Lo recuerdo pintando un cuadro en el portal de la casa. Tenía todos sus pinceles y acuarelas acomodados de tal forma que a cualquiera le daban ganas de ir a pintar también. Mi hermana no se aguantó y exigió un lienzo. Papá se lo dio. Ella tenía como cinco o seis años. Los dos estaban sentados en el portal, pintando. Isela jugaba con todos los colores, pero papá estaba llenando de azul el cuadro. Azul era el agua, azul eran las montañas, azul era el cielo. Con el movimiento de su brazo subía o bajaba las tonalidades.
—¿Por qué todo es azul?
—Me gusta el azul.
No perdía la concentración. Era el mar tranquilo del que surgían unas altas montañas llenas de hielo, el cielo era un juego de azules. Cuando lo vi sentí calma, sentí…

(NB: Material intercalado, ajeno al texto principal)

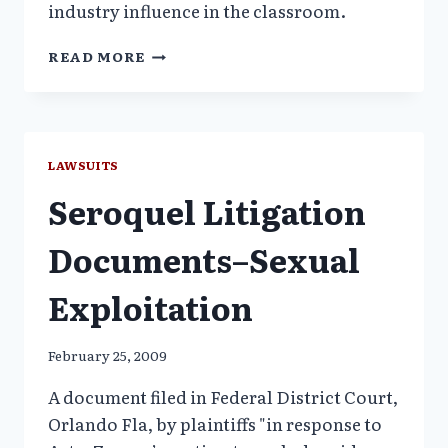
industry influence in the classroom.
HARVARD
READ MORE
MEDICAL
STUDENTS
REBEL
AGAINST
PHARMA-
LAWSUITS
TIES
Seroquel Litigation
Documents–Sexual
Exploitation
February 25, 2009
A document filed in Federal District Court,
Orlando Fla, by plaintiffs "in response to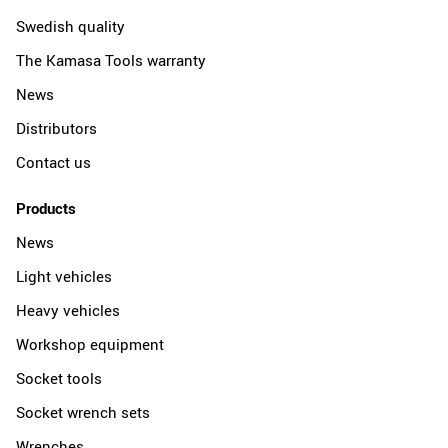
Swedish quality
The Kamasa Tools warranty
News
Distributors
Contact us
Products
News
Light vehicles
Heavy vehicles
Workshop equipment
Socket tools
Socket wrench sets
Wrenches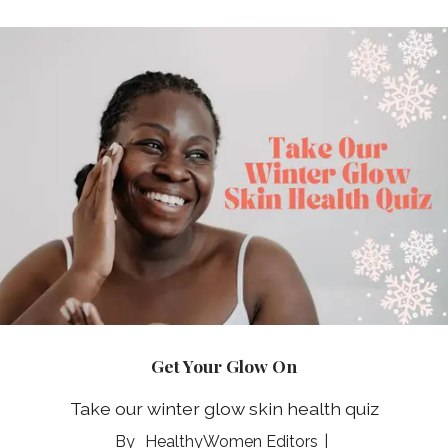
Get Your Glow On
Take our winter glow skin health quiz
HealthyWomen Editors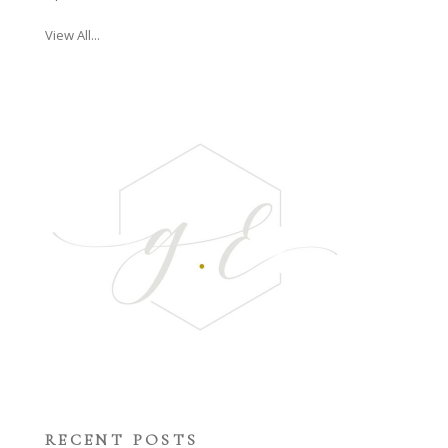
View All...
RECENT POSTS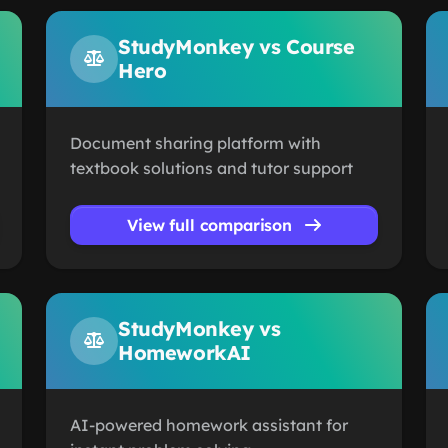
StudyMonkey vs Course
Hero
Document sharing platform with
textbook solutions and tutor support
View full comparison
StudyMonkey vs
HomeworkAI
AI-powered homework assistant for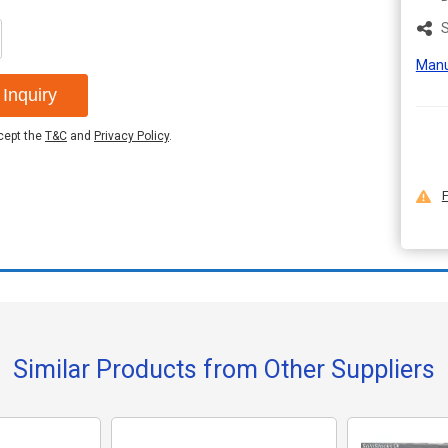
S
Manu
Inquiry
ccept the
T&C
and
Privacy Policy
.
F
Similar Products from Other Suppliers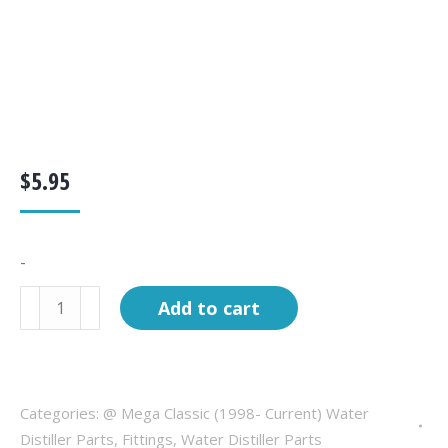
$
5.95
-
Fitting,
Add to cart
elbow,
3/8"
T
x
Categories:
@ Mega Classic (1998- Current) Water
1/4"
Distiller Parts
,
Fittings
,
Water Distiller Parts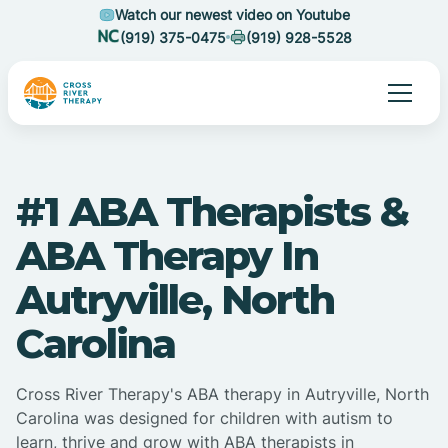
Watch our newest video on Youtube
(919) 375-0475
(919) 928-5528
#1 ABA Therapists &
ABA Therapy In
Autryville, North
Carolina
Cross River Therapy's ABA therapy in Autryville, North
Carolina was designed for children with autism to
learn, thrive and grow with ABA therapists in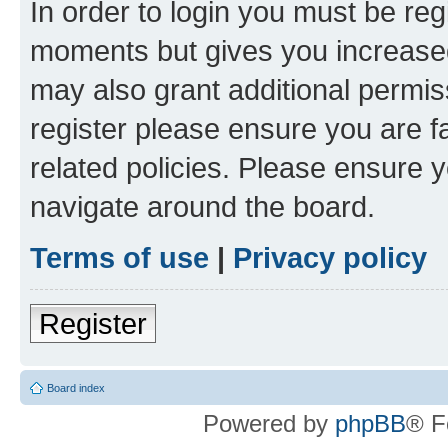
In order to login you must be reg
moments but gives you increased
may also grant additional permis
register please ensure you are f
related policies. Please ensure 
navigate around the board.
Terms of use
|
Privacy policy
Register
Board index
Powered by
phpBB
® F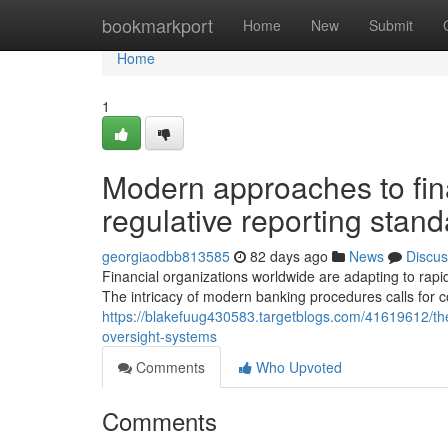
Home
bookmarkport
Home
New
Submit
Home
1
Modern approaches to fi
regulative reporting stan
georgiaodbb813585
82 days ago
News
Discus
Financial organizations worldwide are adapting to rapid
The intricacy of modern banking procedures calls for
https://blakefuug430583.targetblogs.com/41619612/th
oversight-systems
Comments
Who Upvoted
Comments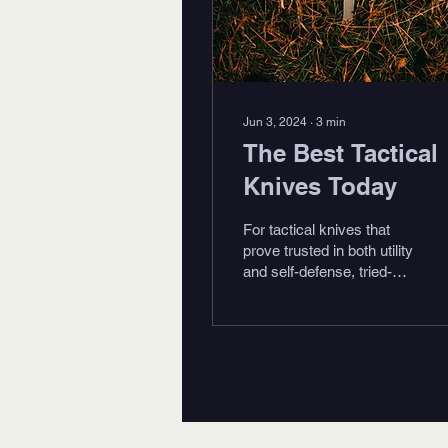
Jun 3, 2024
∙
3
min
The Best Tactical
Knives Today
For tactical knives that
prove trusted in both utility
and self-defense, tried-
and-true remains a
minimum requirement. A
knife should be...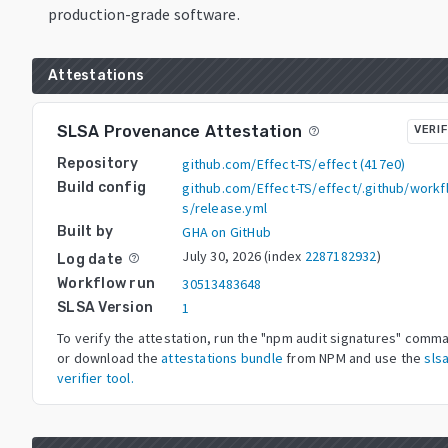
production-grade software.
Attestations
SLSA Provenance Attestation
VERIF
help_outline
Repository
github.com/Effect-TS/effect
(
417e0
)
Build config
github.com/Effect-TS/effect/.github/workf
s/release.yml
Built by
GHA on GitHub
July 30, 2026
(index
2287182932
)
Log date
help_outline
Workflow run
30513483648
SLSA Version
1
To verify the attestation, run the "npm audit signatures" comm
or download the
attestations bundle
from NPM and use the
slsa
verifier tool.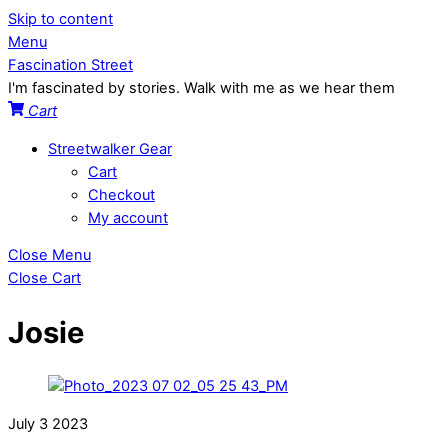
Skip to content
Menu
Fascination Street
I'm fascinated by stories. Walk with me as we hear them
Cart
Streetwalker Gear
Cart
Checkout
My account
Close Menu
Close Cart
Josie
July
3
2023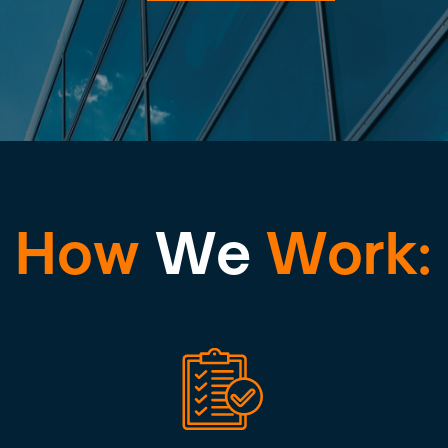
How
We
Work: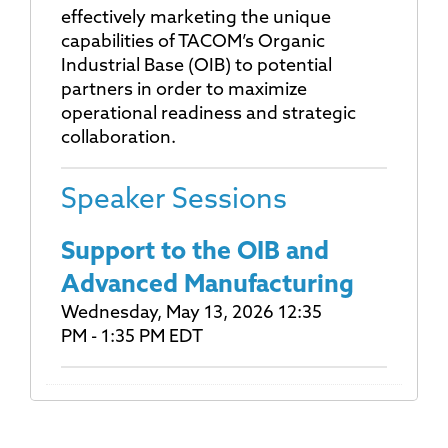
effectively marketing the unique
capabilities of TACOM’s Organic
Industrial Base (OIB) to potential
partners in order to maximize
operational readiness and strategic
collaboration.
Speaker Sessions
Support to the OIB and
Advanced Manufacturing
Wednesday, May 13, 2026 12:35
PM - 1:35 PM EDT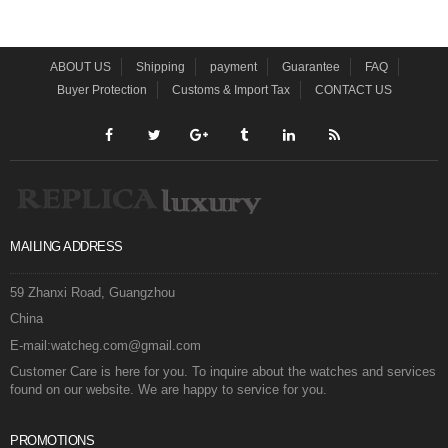
ABOUT US
Shipping
payment
Guarantee
FAQ
Buyer Protection
Customs & Import Tax
CONTACT US
MAILING ADDRESS
59 Zhanxi Road, Guangzhou
China
E-mail:watcheg.com@gmail.com
Customer Care is here for you. To inquire about the watches and services
found on our website. We are happy to service for you.
PROMOTIONS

—¿No te dan ganas de subir la montaña?
Exacto. Papá dibujó montañas porque había que subirlas todas.
—¡Ya quiero colgar mi cuadro! —dijo Isela, mostrando su mosaico de colores, una fuerza contraria a la de papá, con la alegría propia de la infancia.
—Primero tienen que secarse.
E Isela corrió a poner ambos cuadros a secar. Los cuidó muy bien durante algunos días, hasta que estuvieron bien secos. Y luego los colgamos en la sala. Me gustaba llegar de la escuela y verlos ahí, sonriéndome.
Me gusta recordar ese día, porque comprendo mejor por qué me estremecí tanto cuando el cuadro se arruinó. No sé bien por qué, pero el caso es que se mojó y quedó inservible. Y entonces, ay, mejor no les digo… pero cuánto lloré ese día.
Y muchas veces, como hoy, me acuerdo del cuadro, me acuerdo de papá. Me acuerdo de las montañas y de que hay que subirlas todas.